As transporters, we usually have only a very brief story on the animals. The daughter relayed to us that her mother had decided to move back to her house (outside of the 20 km zone) and was lonely so asked Animal Friends Niigata (AFN), where Koro was being cared for, to please bring him back.
I think Koro was still a bit freaked out and didn’t know what was happening…and then it dawned on him that he was home and here was his family!! I watched as the old woman wiped a tear away and it hit me at that time how much love she has for Koro. The Japanese are very stoic people and I knew I had witnessed something that was impossible to hide. What a thrill to be able to be part of this reunion!
Koro jumped with joy and couldn’t contain his excitement! His mother brought him back to his doghouse with an extra helping of food and water as she welcomed him home! Her daughter tried to greet him, but he was just too excited!
Then I saw something incredible happen…in a span of minutes, now tied to his post outside, a complete change of personality occurred and there he stood tall and proud barking at me…he was back at home doing his job! Although I wanted to go hug him, I stood back as if I was intimidated to give him back his dignity…but don’t tell him that! I couldn’t believe this was the same dog that we just spent 4 ½ hours with! What a thrill!
I realized I have more judgments that I would care to admit to. I always felt that dogs should be able to live in a house and not tied outside within a limited amount of space exposed to the harsh elements. After meeting Koro and his family, I realized that his doghouse and his post was what gave him the most comfort, and that his family loved him as much as I love my animals…just different living conditions and different outlook. He’s not always tied…he goes for his walks and gets to enjoy sniffing every other dogs scents and get a change of scenery…all with his family nearby for him to protect and also feel secure with. Thanks, Koro-chan! You taught me so much!
As I basked in the glory of Koro’s reunion, Tim snapped me out of my reverie with another job we had to do…another contrast…we were to pick up the neighbor’s dog to take back to AFN with us as the owners were not either able to care for him or could not take him with them…I’m assuming it was going to be another temporary stay as was Koro’s case, but we were not told the story and I didn’t feel it was my place to ask.
Many ‘surrender’ their animals to JEARS for temporary care…and some for permanent care in finding another home for them. I quickly realized there was absolutely no room for judgments for the people who had to make the hard, unbearable choice to do what they have to for the best of not only themselves, but for their animals, too. I know I could always assume that I would never give up my animals, but then, I’ve never been directly affected by a triple disaster and who knows if that finding another home for them would be the kindest thing you could do for them? I hope I never find out.

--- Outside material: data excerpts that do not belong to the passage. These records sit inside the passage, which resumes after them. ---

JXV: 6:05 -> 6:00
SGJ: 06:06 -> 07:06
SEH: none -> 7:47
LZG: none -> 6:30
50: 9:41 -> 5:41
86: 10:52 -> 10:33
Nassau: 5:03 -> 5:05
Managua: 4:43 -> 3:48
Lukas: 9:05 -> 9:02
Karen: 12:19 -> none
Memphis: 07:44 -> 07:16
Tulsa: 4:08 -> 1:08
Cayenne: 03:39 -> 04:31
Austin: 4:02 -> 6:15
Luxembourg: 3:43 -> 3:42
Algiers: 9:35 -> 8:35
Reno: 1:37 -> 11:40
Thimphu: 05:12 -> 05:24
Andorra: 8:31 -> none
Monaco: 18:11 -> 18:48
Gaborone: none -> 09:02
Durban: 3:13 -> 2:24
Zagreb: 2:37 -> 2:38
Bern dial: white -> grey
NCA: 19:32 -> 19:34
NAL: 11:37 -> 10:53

As I took the dog for a walk, I saw a car drive up and a man come out and look at me. I realized this was the father who had driven home to say his “goodbye” to him. We loaded the dog (I didn’t get his name) onto the car and let the mother and father spend their few minutes alone together.
My heart broke. Just a few minutes ago, my heart was leaping with joy…and now this. I knew the parents knew their dog would be okay and that they would see him again, but heartbreaking nonetheless, as no one knows exactly how much time it would be before they see each other again.
So, we said our farewells and started back. We stopped by at a convenience store and as Tim was getting ready for his long trip back (he was dropping me off at a nearby train station so that I could get to our rental home where we were staying in Sendai with Kinship Circle), I called to check in with my Incident Commander and as we stood speaking, the ground beneath me started rolling gently…a reminder of where I was.